Think, and judge for yourselves!
DOWN WITH THE INCOME TAX!
EAST WORCESTERSHIRE ELECTION.
Mr. CALTHORPE’S COMMITTEE earnestly request all their friends to refrain from any allusion, much less retort, to the scandalous and malicious production issued by the other side. The party who can thus, for electioneering purposes, malign and insult their neighbours and fellow-townsmen, and what is infinitely worse, their townsmen’s wives and daughters, may be safely left to the contempt of all right-minded men of all parties, which cannot fail to be their natural reward.
Mr. Calthorpe’s Committee Room, Old Bush Inn, Dudley, 17th February, 1859.

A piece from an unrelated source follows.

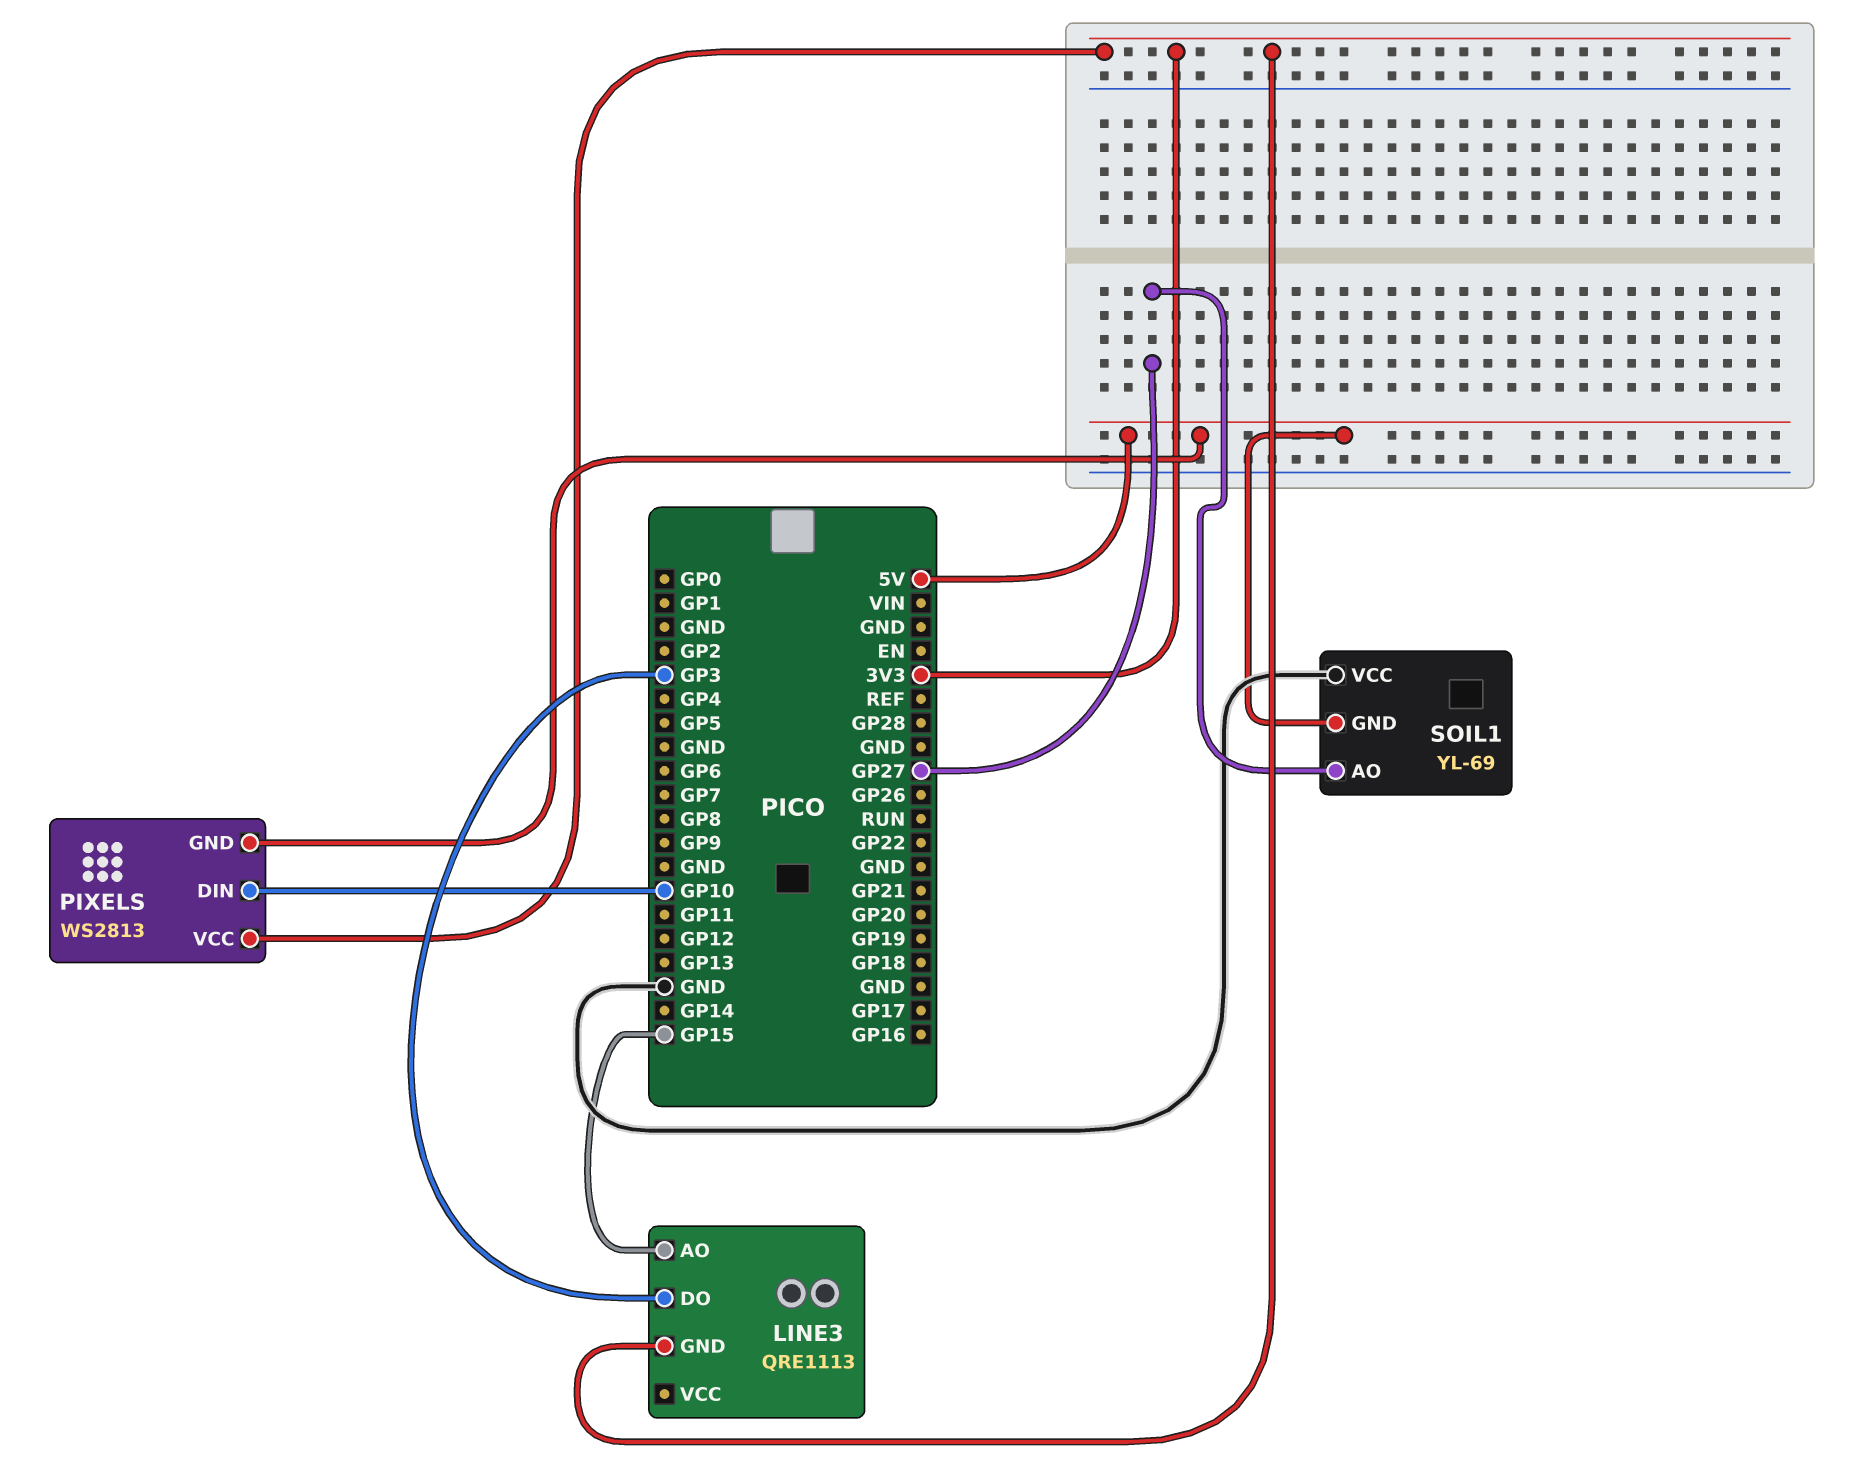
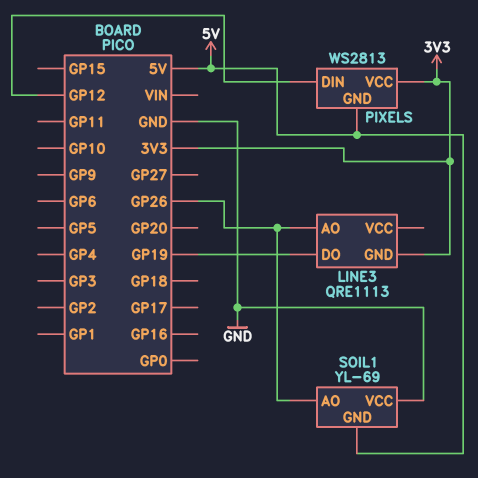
LINE3 pin AO: GP15 -> GP26
LINE3 pin DO: GP3 -> GP19
PIXELS pin DIN: GP10 -> GP12
SOIL1 pin AO: GP27 -> GP26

EAST WORCESTERSHIRE ELECTION.
February 22nd, 1859. This was considered to be the most severe contest, for a single seat, which had ever taken place in this division of the county. There had not been a contest at all during the last 22 years in this division; and it had become a matter of doubtful speculation as to which party, Tory or Liberal, could carry the day. The Tories had from almost time immemorial held possession of Worcestershire, both East and West, and it required a stout heart and a willing hand to engage in this political strife. The new coming Reform Bill was selected as the battle ground for the Liberals, and the Tories stuck to their old traditions, and relied upon their usual coercion, and their alleged doings for the county in the past. So far as Dudley was concerned, we had to fight under manifold and peculiar conditions, for the “head and front” of the old Tory party had but recently forsaken their old love and “gone over into the camp of the rabble herd,” to help the Radicals in the two last Borough Elections to defeat the hated and intolerable territorial influence; so that the county electors in Dudley, both Liberals and Tories, were all sailing in the same boat against the Tory county influence. Men had to decide upon voting for the pocket or the conscience; and singular indeed was this mixed medley of Tories, Liberals, Conservatives, old Whigs, hot-heated Radicals, and seditious Chartists, hurrying with bated breath to the same Poll. There was much satisfaction felt on this occasion that we had two highly respectable gentlemen as our candidates; the Honourable F. H. W. G. Calthorpe coming forward as the Liberal candidate, whilst the Tory interest was endorsed by the candidature of Mr. John Slaney Pakington, son of Sir John Pakington, a Worcestershire man. The freeholders in Dudley were placed on the horns of a dilemma, by the fact that the Tory, or Badger party as it was called, on this occasion adhered to the traditions of their party, although at two recent Borough elections they had renounced their political opinions, and joined hand and glove with Mr. Sheridan, and the Radicals and Chartists.
The Liberals, the Whigs, and the Liberal Conservatives, energetically espoused the cause of Mr. Calthorpe, and were successful, with the county, in placing him at the head of the poll by a majority of 321 votes.